Penney’s posted its second-quarter earnings report on the same day it filed its extension request,, revealing a widening quarterly net loss to $398 million, or $1.25 a share, versus a net loss of $48 million, or 15 cents, a year ago. As talks continue, the delay in filing its asset purchase agreement in light of the net losses suggests there’s an outside chance that bidders are concerned about the company’s sales outlook.

More interestingly, the company said its category sales, as a percent of total sales, were consistent year-over-year, meaning that women’s apparel at 19 percent were somewhat lower than the 22 percent a year ago, as men’s apparel and accessories sales held steady at 21 percent. Other categories include women’s accessories, steady at 16 percent, and footwear and handbags at 11 percent. The only other categories that Penney’s sells is soft home goods, toys and jewelry. With the exception of home, 12 percent of total sales, the other two categories only represent total sales in the single digit percentages.

The problem is that the department store company has always been known as the place consumers go to for fashion. That’s fine when there’s a broader need for both weekend and career-ready apparel. But with many consumers now working from home, Penney’s will have to make sure it can jump onto the casual, cozy and comfort loungewear that consumers want now, presuming it has vendors who are willing to ship it goods. If losses continue to trend higher and there are additional bankruptcy exit delays, some wholesalers may elect not to ship for fear of not getting paid later on. But even if the retailer does gets those shipments in, how much it can actually sell to consumers remains to be seen.

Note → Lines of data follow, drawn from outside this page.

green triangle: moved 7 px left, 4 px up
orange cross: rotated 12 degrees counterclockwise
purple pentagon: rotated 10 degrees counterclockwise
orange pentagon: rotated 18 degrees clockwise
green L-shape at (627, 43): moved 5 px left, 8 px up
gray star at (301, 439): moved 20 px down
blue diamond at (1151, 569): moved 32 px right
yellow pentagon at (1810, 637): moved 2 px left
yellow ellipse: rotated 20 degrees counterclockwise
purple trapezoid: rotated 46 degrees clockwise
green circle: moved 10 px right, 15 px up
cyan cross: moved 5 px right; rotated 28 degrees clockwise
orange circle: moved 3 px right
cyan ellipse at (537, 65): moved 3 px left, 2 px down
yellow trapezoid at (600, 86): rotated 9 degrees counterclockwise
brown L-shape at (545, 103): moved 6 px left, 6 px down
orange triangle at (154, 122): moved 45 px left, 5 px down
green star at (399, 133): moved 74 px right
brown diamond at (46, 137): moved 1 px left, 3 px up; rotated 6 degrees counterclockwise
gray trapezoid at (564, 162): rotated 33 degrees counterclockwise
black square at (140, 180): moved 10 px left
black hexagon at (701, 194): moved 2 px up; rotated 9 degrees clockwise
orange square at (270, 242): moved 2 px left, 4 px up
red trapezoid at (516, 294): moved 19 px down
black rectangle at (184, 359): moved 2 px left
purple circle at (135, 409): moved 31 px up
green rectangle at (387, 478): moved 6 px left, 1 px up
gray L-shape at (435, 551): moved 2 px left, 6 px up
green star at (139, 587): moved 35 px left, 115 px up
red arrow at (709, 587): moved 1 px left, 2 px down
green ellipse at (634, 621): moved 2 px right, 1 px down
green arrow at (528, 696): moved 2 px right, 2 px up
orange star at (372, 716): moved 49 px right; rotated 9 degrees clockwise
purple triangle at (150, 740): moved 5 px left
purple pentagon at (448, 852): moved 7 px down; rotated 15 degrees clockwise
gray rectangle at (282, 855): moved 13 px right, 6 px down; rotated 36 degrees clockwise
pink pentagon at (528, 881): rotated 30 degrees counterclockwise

The mass merchant has always targeted middle-class consumers, many of whom are now largely unemployed due to the coronavirus. And if the airline sector doesn’t get the industry bailout it wants, as many as 75,000 more could join the ranks of the unemployed. That leaves far less available for discretionary spending as consumers focus on immediate needs, like paying for housing expenses and putting food on the table.